Neuartige Transportsysteme durch DNA-Nanoroboter
Mit Hilfe neu entwickelter Nanoroboter auf Basis von DNA-Origami-Strukturen lassen sich Zellmembranen gezielt manipulieren. Das vielseitige Werkzeug für die synthetische Biologie kann Kanäle für den Transport großer therapeutischer Moleküle schaffen.
Der Transport großer therapeutischer Moleküle in Zellen ist eine Herausforderung. Bisherige Ansätze wie Lipidnanopartikel oder virale Vektoren sind nicht sehr effektiv oder flexibel. Ein Forschungsteam der Universität Stuttgart hat rekonfigurierbare DNA-Nanostrukturen entwickelt, die spezielle Kanäle für den Transport großer Moleküle formen können. Diese Innovation bietet nicht nur neue Möglichkeiten für die synthetische Biologie, sondern könnte auch einen Durchbruch in der Entwicklung gezielter therapeutischer Anwendungen darstellen.
Das Forschungsteam um Laura Na Liu arbeitet mit riesigen unilamellaren Vesikeln (GUVs) – einfachen, zellgroßen Strukturen, die als Modellsystem für lebende Zellen dienen. Die Expertin für DNA-Origami hat mit Hilfe solcher speziell gefalteten Strukturen eine Art signalabhängige Nanoroboter entwickelt, die reversibel ihre Form verändern und dadurch ihre unmittelbare Umgebung im Mikrometerbereich beeinflussen können. Auf diese Weise können die entstehenden Nanostrukturen Interaktionen mit synthetischen Zellen ermöglichen und die Form und Durchlässigkeit der Lipidmembranen verändern. „Die Arbeit ist ein Meilenstein in der Anwendung der DNA-Nanotechnologie zur Regulierung des Zellverhaltens“, so Liu, Letztautorin der aktuellen Veröffentlichung im Fachmagazin Nature Materials.
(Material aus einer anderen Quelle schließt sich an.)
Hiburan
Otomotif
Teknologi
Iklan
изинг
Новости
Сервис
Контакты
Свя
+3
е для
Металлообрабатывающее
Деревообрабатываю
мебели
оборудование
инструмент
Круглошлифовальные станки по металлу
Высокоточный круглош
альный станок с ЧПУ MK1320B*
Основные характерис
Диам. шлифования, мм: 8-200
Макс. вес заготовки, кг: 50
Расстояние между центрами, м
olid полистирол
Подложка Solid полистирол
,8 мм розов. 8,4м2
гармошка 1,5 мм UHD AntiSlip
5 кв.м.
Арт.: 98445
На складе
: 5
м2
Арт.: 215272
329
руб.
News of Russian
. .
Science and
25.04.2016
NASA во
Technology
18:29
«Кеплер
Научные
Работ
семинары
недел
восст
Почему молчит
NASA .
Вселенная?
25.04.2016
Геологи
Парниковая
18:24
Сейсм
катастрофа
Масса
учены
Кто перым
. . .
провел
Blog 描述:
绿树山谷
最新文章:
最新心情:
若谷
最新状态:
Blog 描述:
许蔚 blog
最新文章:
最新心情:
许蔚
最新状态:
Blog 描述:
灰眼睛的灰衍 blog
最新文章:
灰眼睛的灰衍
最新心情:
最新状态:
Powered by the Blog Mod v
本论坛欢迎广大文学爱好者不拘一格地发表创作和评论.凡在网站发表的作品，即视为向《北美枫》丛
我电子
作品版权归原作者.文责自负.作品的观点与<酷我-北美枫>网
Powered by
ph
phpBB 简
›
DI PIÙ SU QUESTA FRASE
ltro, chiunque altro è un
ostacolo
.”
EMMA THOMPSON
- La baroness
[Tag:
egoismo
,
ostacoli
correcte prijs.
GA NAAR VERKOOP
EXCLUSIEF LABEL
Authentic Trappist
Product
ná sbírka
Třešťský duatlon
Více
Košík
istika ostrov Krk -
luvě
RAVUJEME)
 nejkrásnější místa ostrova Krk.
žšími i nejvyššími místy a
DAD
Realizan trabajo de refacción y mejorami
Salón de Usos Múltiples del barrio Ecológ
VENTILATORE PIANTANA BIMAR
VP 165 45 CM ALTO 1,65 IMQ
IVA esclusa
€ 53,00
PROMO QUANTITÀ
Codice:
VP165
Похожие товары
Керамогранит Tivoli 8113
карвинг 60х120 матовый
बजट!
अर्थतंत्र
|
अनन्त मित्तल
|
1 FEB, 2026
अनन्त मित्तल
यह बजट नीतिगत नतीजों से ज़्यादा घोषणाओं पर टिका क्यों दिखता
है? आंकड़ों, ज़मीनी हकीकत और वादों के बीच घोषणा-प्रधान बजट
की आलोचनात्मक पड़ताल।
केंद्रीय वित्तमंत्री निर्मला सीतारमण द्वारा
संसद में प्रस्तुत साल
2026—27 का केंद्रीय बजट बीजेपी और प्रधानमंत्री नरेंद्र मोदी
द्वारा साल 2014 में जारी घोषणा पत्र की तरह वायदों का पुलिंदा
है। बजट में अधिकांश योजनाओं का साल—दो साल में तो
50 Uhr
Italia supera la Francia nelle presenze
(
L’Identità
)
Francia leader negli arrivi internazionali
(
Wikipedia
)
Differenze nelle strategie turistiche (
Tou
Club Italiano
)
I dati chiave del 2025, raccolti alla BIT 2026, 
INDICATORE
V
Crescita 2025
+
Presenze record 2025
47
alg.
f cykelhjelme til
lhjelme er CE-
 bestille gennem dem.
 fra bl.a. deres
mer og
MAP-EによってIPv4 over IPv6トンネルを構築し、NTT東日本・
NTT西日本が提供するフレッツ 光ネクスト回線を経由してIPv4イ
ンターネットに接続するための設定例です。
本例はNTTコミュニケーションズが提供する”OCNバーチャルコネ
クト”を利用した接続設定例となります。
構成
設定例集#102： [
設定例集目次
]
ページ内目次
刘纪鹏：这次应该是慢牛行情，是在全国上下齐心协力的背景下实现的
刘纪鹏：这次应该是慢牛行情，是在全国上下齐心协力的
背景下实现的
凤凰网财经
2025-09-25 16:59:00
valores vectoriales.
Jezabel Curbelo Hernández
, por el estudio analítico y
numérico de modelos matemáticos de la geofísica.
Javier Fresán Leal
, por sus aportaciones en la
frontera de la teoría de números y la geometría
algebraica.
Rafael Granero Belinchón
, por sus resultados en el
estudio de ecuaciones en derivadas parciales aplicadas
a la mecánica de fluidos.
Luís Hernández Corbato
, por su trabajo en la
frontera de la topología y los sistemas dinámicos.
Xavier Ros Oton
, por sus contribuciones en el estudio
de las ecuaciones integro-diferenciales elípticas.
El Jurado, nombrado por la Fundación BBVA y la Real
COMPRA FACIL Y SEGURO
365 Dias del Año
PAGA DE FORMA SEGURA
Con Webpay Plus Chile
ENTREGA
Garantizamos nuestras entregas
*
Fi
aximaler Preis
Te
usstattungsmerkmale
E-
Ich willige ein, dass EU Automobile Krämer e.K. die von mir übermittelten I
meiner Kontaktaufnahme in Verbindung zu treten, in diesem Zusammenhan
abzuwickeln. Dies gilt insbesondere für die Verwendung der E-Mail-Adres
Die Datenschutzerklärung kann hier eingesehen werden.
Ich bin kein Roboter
Die Origami-Strukturen sind durch eine Art Klammer aus speziell entworfenen kürzeren DNA-Sequenzen quadratisch gefaltet. Durch Zugabe eines komplementären DNA-Strangs lässt sich die Nanostruktur entfalten und zum Rechteck umformen. Die zunächst frei verteilten, hochmobilen Strukturen ordnen sich dann in der Membran zu tetraedrischen Domänen an. Die Rekonfiguration der Origami-Strukturen im Nanobereich ist dabei gekoppelt an die Verformung der Modellzellen im Mikrobereich. Zusammen mit dem dann zugegebenen bakteriellen Porenprotein OmpF lassen sich so synthetische Kanäle in deren Membran bilden. Diese vergleichsweise großen Kanäle ermöglichen den Transport von Frachtmolekülen mit mehr als 70KDa. Durch Zugabe des entsprechenden DNA-Strangs lassen sich die Origami-Strukturen in ihren gefalteten Zustand zurückführen und die Kanäle so wieder verschließen – wie die Autoren mittels Rasterkraftmikroskopie nachverfolgen konnten. Laut ihnen gibt es keine biologische Entsprechung für diesen Prozess in lebenden Zellen.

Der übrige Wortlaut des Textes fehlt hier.